Jim Shooter was born in Pittsburgh, Pennsylvania, to parents Ken and Eleanor "Ellie" Shooter, who are of Polish descent. Shooter read comics as a child, though he stopped when he was about eight years old. His interest in the medium was rekindled in 1963, at the age of twelve, through the comics in the children's ward of the hospital where he convalesced after undergoing minor surgery. He found the DC Comics stories to be similar to the DC stories he had previously read, but was impressed with the style of the Marvel Comics, which had only begun publication two years earlier. Thinking that if he learned to write the types of stories that Marvel published, he would be an asset to DC Comics – whose books, Shooter felt, "needed the help" – Shooter spent about a year reading and studying comics from both companies.

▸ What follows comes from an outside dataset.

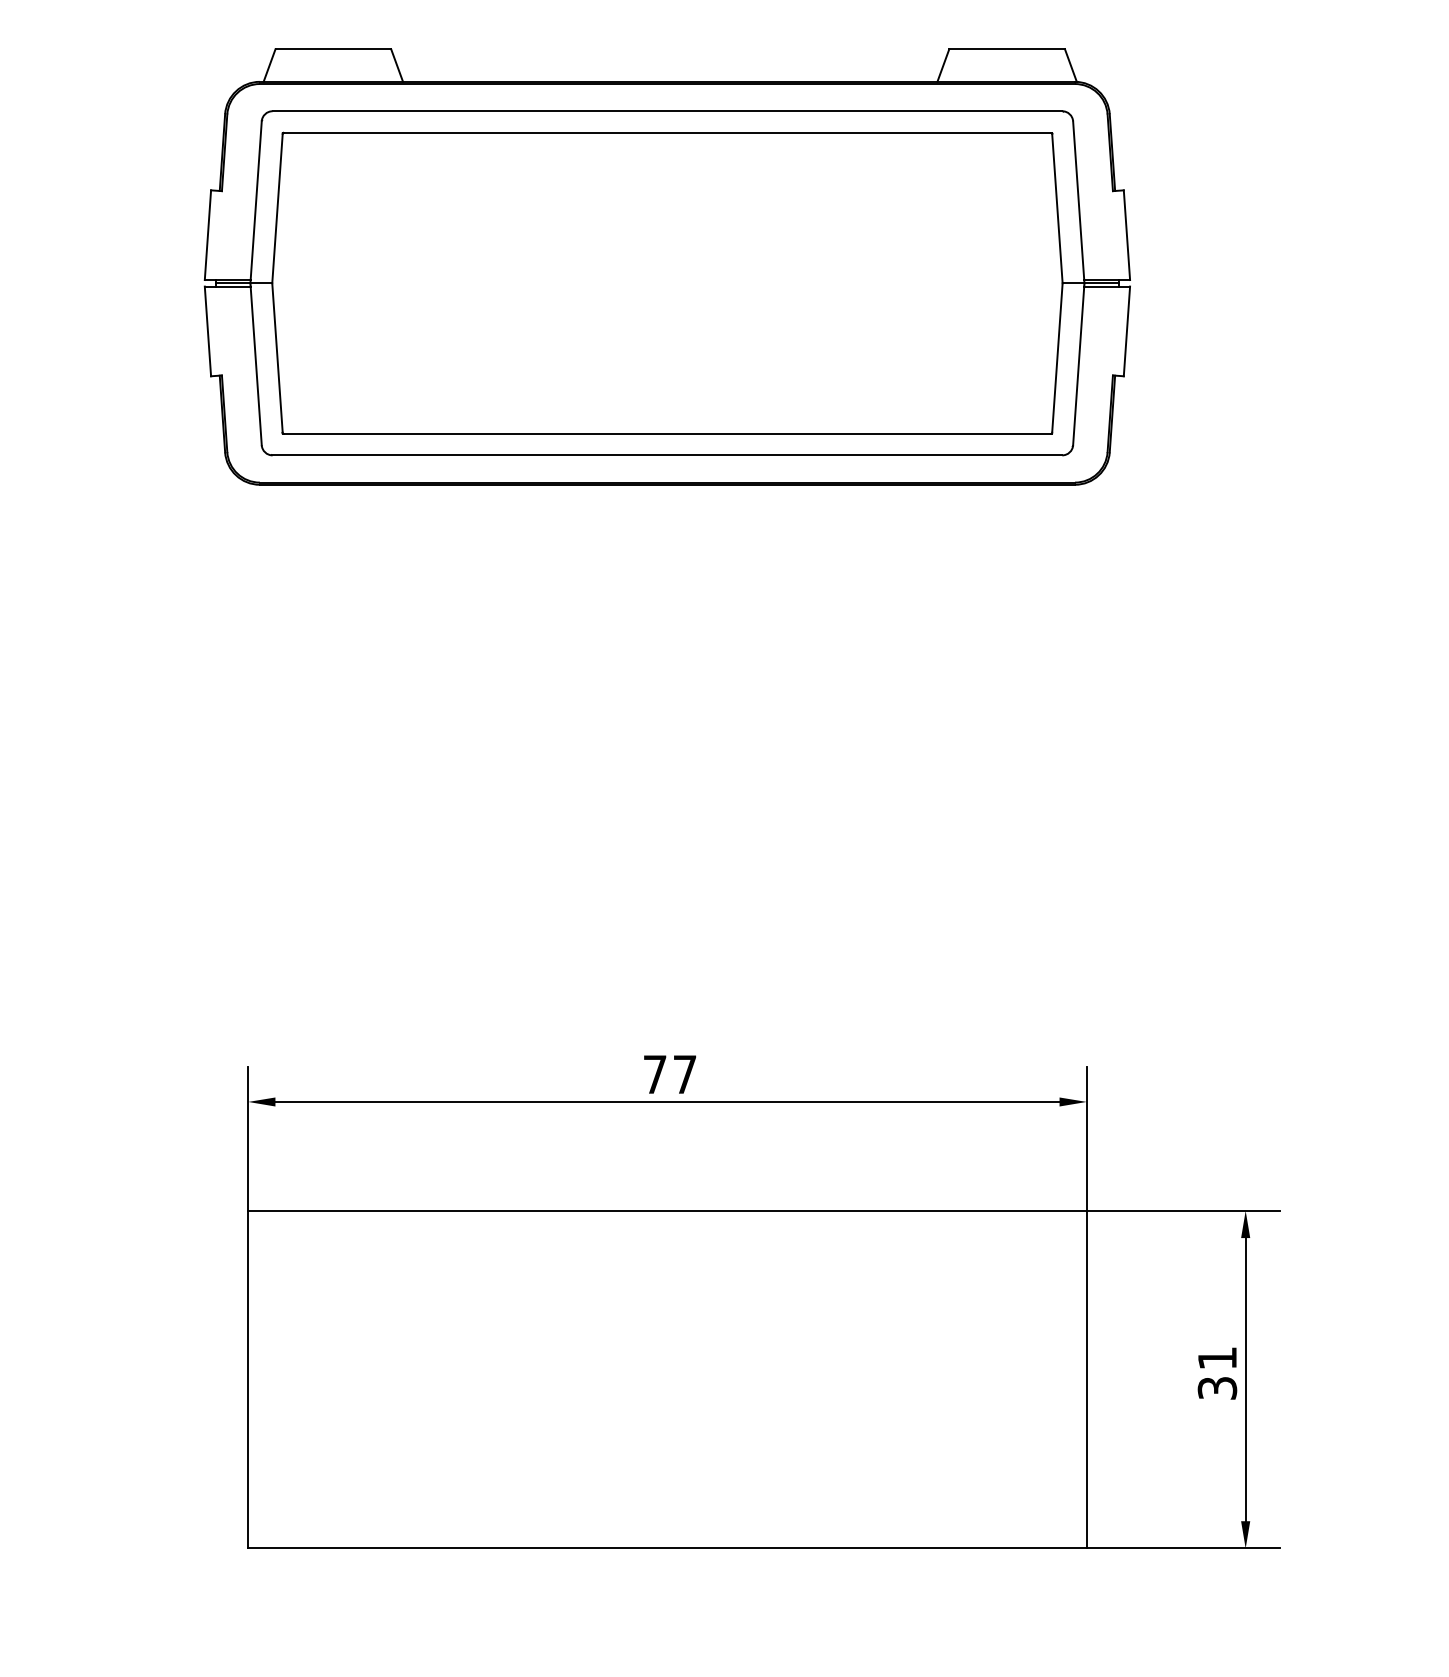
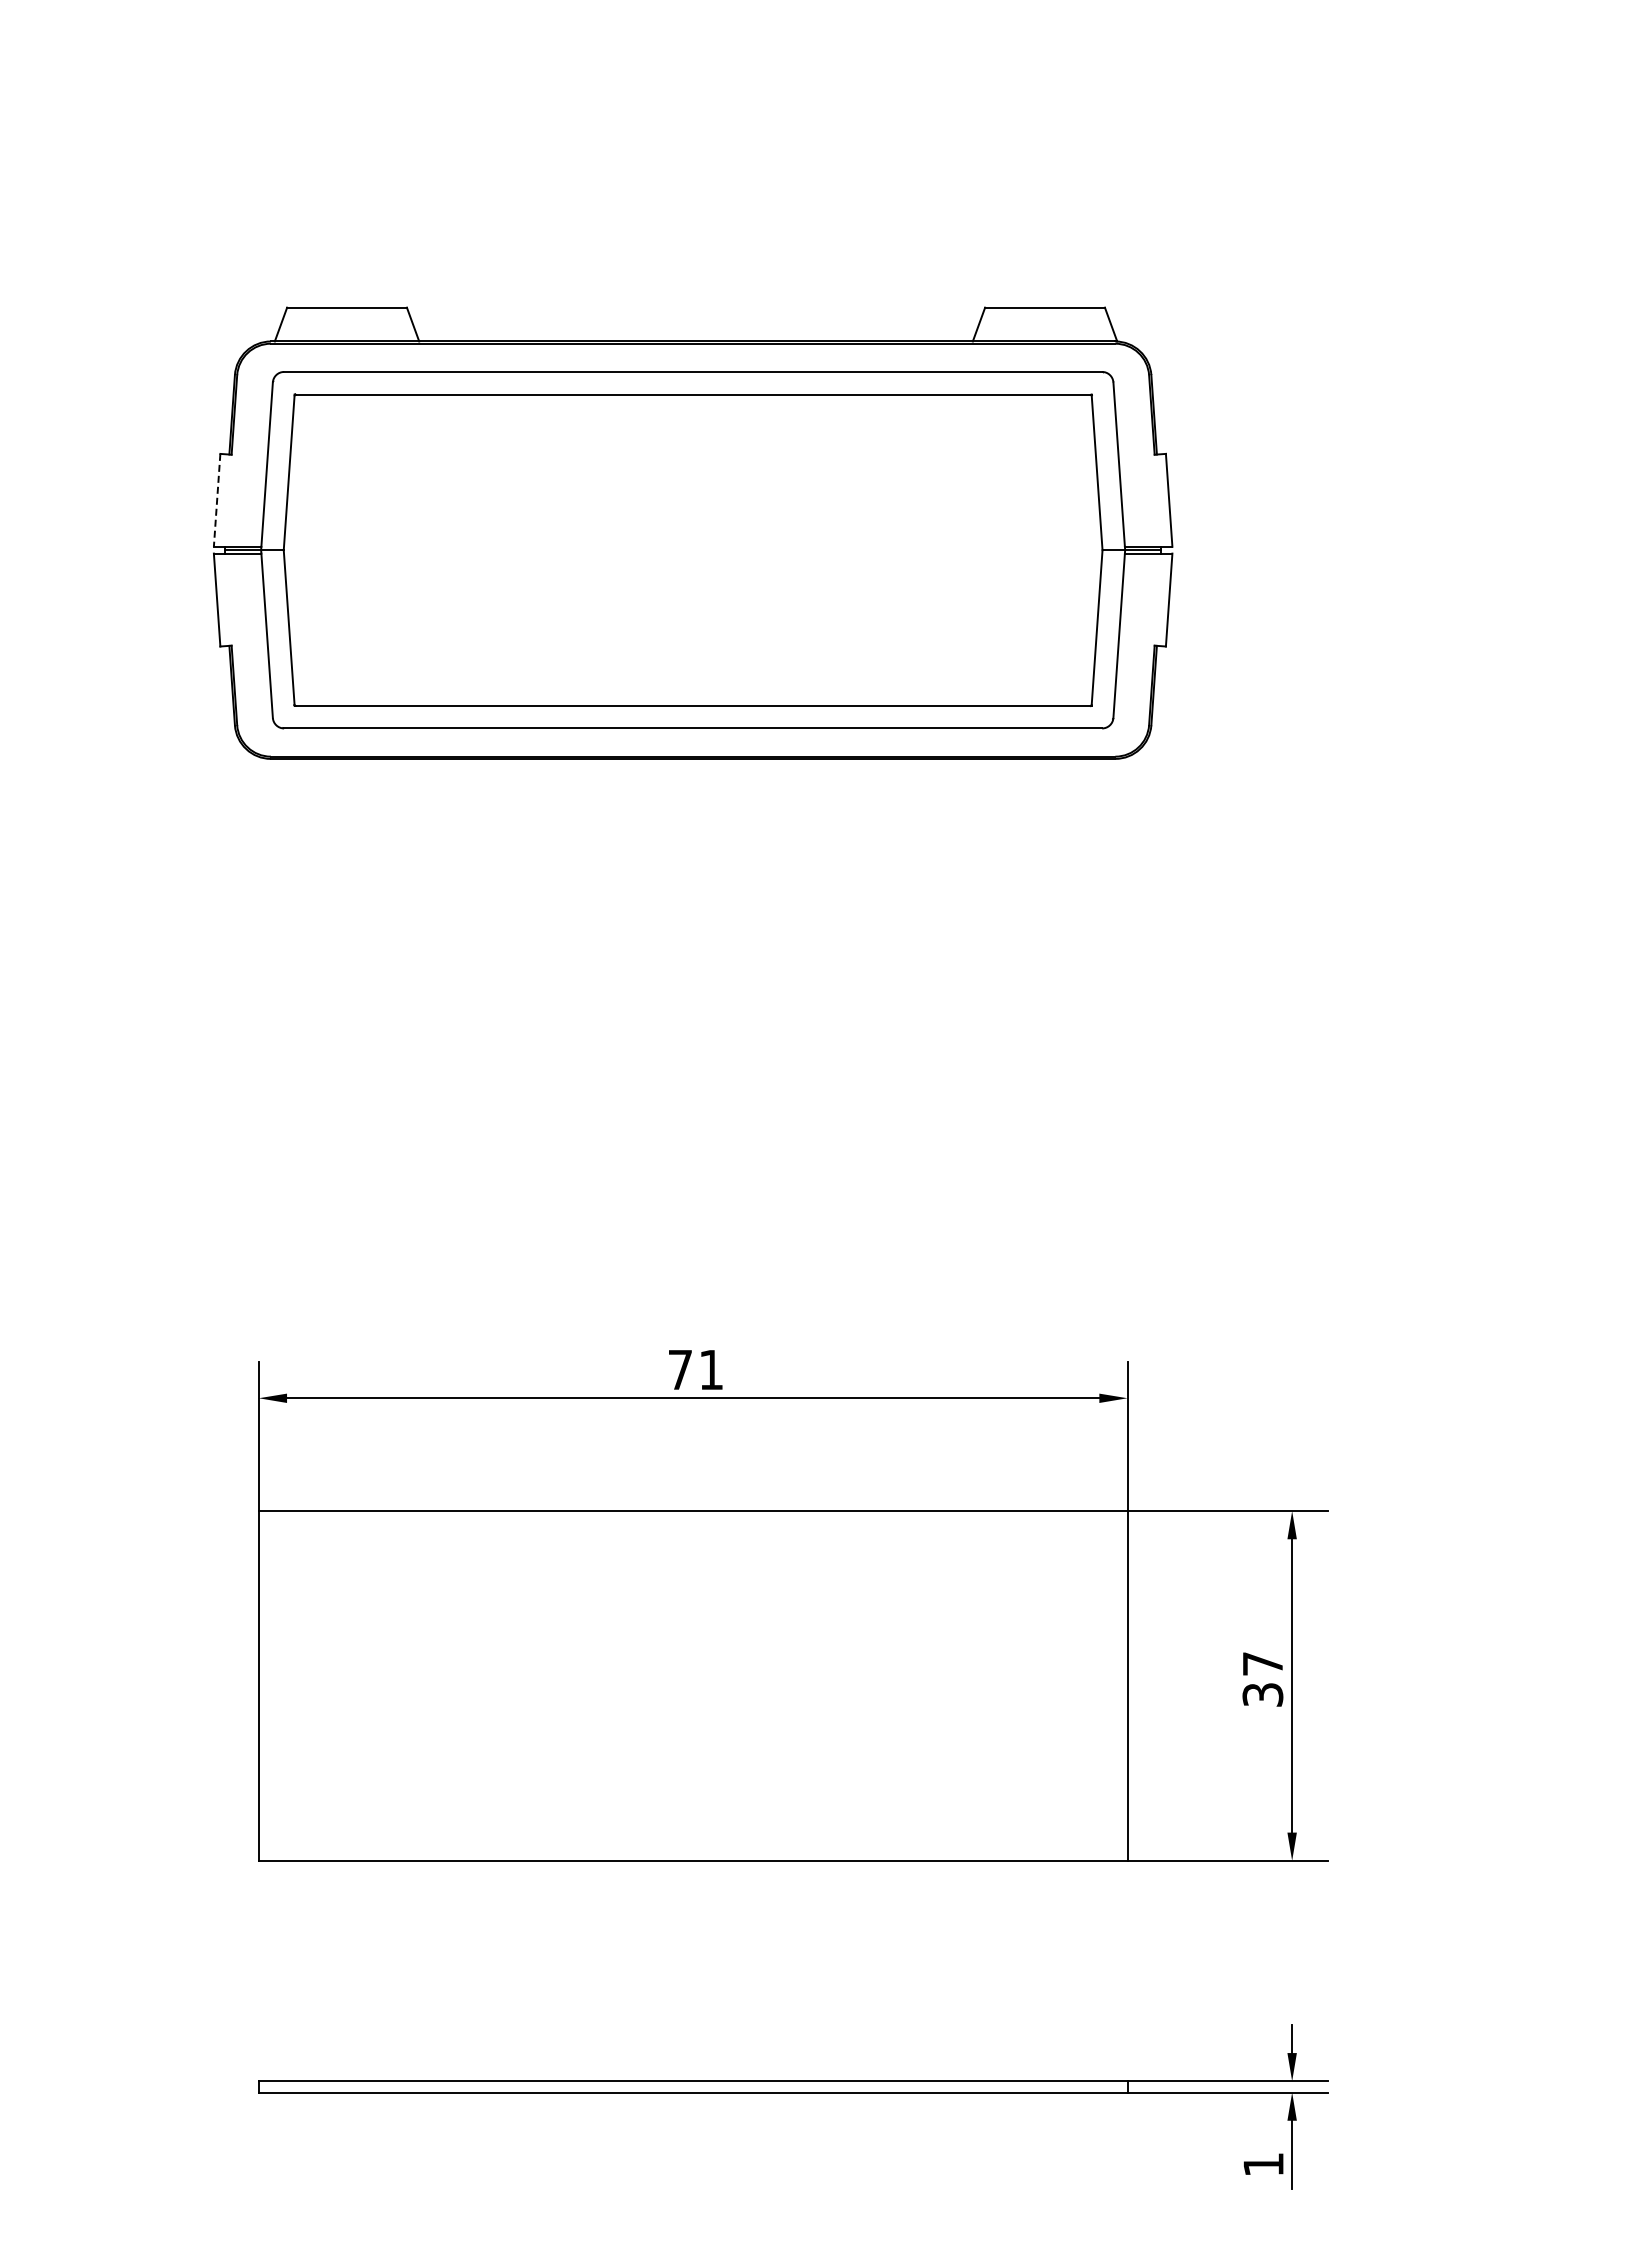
line: (208, 235) -> (217, 500), solid -> dashed
text: (685, 1074) -> (711, 1369), 77 -> 71
text: (1217, 1357) -> (1262, 1663), 31 -> 37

At age 13, in mid-1965, he wrote and drew stories featuring the Legion of Superheroes, and sent them in to DC Comics. On February 10, 1966, he received a phone call from Mort Weisinger, who wanted to purchase the stories Shooter had sent, and commissioned Shooter to write a Supergirl and Superman stories. Weisinger eventually offered Shooter a regular position on Legion, and wanted Shooter to come to New York to spend a couple of days in his office. Shooter, who was 14 and lived in Pittsburgh, had to wait until school was in recess, after which he went to New York with his mother, spurred in part by the need to support his financially struggling parents.
According to Shooter, his father earned very little as a steelworker, and Shooter saw comic-book writing as a means of helping economically. Shooter reflected in a 2010 interview:
My family needed the money. I was doing this to save the house; my father had a beat-up old car and the engine died – this is before I started working for DC – and that first check bought a rebuilt engine for his car so he didn't have to walk to work anymore. I was doing this because I had to, working my way through high school to help keep my family alive.